Any side though I am more familiar and comfortabl;e with the north, I just need to be able to get to Manchester an back reasonably easily as I don't drive. I need to find a stable, then relocate as close as close as possible.  I moved to Scotland for an easier life/career change and it didn't go that way due to contracts so I just need to cut my losses and move back asap. I am not too fussy but have been ringing round dozens of stables for weeks and nothing is available, I am on dozens of waiting lists and not hearing back from anyone! 

Thanks for your reply!


----------



## HashRouge (23 September 2013)

I don't know how familiar you are with Manchester, but there are a lot of small towns and villages on the outskirts that are within easy reach of the city centre and are good horsey areas. Would something like that work for you do you think? Like where I live, there are lots of 2 bed cottages to rent, there are several livery yards all within easy walking distance of the main village AND there is a train station with trains to Picadilly every half hour. Takes 20 mins on the train. Something like that might be easier than finding stable and accommodation together, though I suppose it depends on your budget.


----------



## rachelandcassie (24 September 2013)

HashRouge said:



			I don't know how familiar you are with Manchester, but there are a lot of small towns and villages on the outskirts that are within easy reach of the city centre and are good horsey areas.

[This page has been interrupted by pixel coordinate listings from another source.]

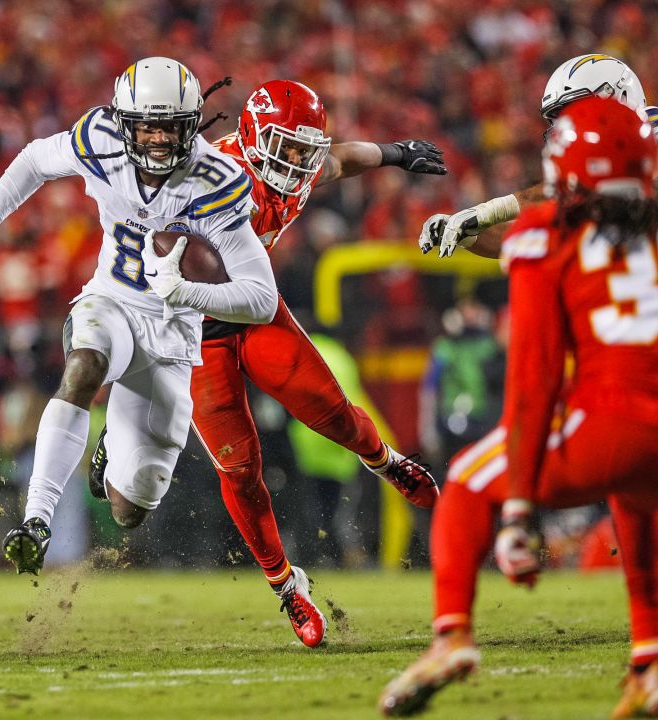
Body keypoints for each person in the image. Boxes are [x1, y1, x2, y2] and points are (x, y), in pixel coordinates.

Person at [88, 80, 445, 647]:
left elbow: (341, 159)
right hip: (186, 331)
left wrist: (398, 152)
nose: (298, 162)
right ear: (252, 137)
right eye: (289, 148)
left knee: (332, 412)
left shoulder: (295, 167)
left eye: (303, 149)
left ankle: (386, 461)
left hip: (252, 311)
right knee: (237, 466)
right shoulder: (199, 178)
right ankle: (288, 587)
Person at [379, 97, 658, 718]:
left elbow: (535, 376)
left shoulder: (544, 237)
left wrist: (520, 511)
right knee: (638, 495)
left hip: (616, 421)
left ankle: (451, 637)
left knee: (469, 481)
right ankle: (652, 661)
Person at [0, 57, 281, 575]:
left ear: (191, 124)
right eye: (147, 125)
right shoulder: (100, 138)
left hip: (172, 331)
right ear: (124, 121)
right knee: (84, 365)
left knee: (129, 509)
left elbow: (261, 299)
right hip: (113, 300)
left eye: (170, 127)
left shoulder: (216, 179)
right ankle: (37, 519)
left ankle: (111, 447)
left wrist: (187, 293)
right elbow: (37, 159)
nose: (156, 140)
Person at [420, 53, 658, 259]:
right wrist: (468, 234)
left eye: (576, 112)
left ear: (616, 97)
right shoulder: (603, 186)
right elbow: (528, 241)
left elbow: (655, 165)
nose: (568, 126)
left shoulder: (657, 131)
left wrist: (488, 210)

Would something like that work for you do you think? Like where I live, there are lots of 2 bed cottages to rent, there are several livery yards all within easy walking distance of the main village AND there is a train station with trains to Picadilly every half hour. Takes 20 mins on the train. Something like that might be easier than finding stable and accommodation together, though I suppose it depends on your budget.
		
Click to expand...

I think that might work, as long as I can get back home late evening that's fine. I have focussed my search on where there are stables available but there really aren't many, plus I do have a few conditions, I do need my mare to be able to go out every day just to stretch her legs but a lot of yards are not even offerring this! 
Whereabouts are you? I am originally from North Manchester so mainly know those areas but I would be willing to move elsewhere. I doubt I could afford stable and onsite accom or a specifically equestrian property. Just yards close to residential areas..


----------



## dancingkris (24 September 2013)

I was in the tack shop in Marple a week or so ago and there was an advert on their noticeboard for a room in a house for rent, on a yard or with a stable - I can't really remember the full details but did think to myself at the time had I been a single girl looking for a houseshare it sounded ideal! I'm sorry for sounding vague - maybe if you call Goyt Mill they can give you some details if the ad is still up - I know you can commute easily from there to Manchester on the train although it might not be the area you need....?


----------



## rachelandcassie (24 September 2013)

dancingkris said:



			I was in the tack shop in Marple a week or so ago and there was an advert on their noticeboard for a room in a house for rent, on a yard or with a stable - I can't really remember the full details but did think to myself at the time had I been a single girl looking for a houseshare it sounded ideal! I'm sorry for sounding vague - maybe if you call Goyt Mill they can give you some details if the ad is still up - I know you can commute easily from there to Manchester on the train although it might not be the area you need....?
		
Click to expand...

Thanks for the info, may very well look into it. Not sure I could do another houseshare though, long story.. I will look into Marple though


----------



## rachelandcassie (25 September 2013)

Doers anyone know of any stables available in South Manchester, anywhere considered!


----------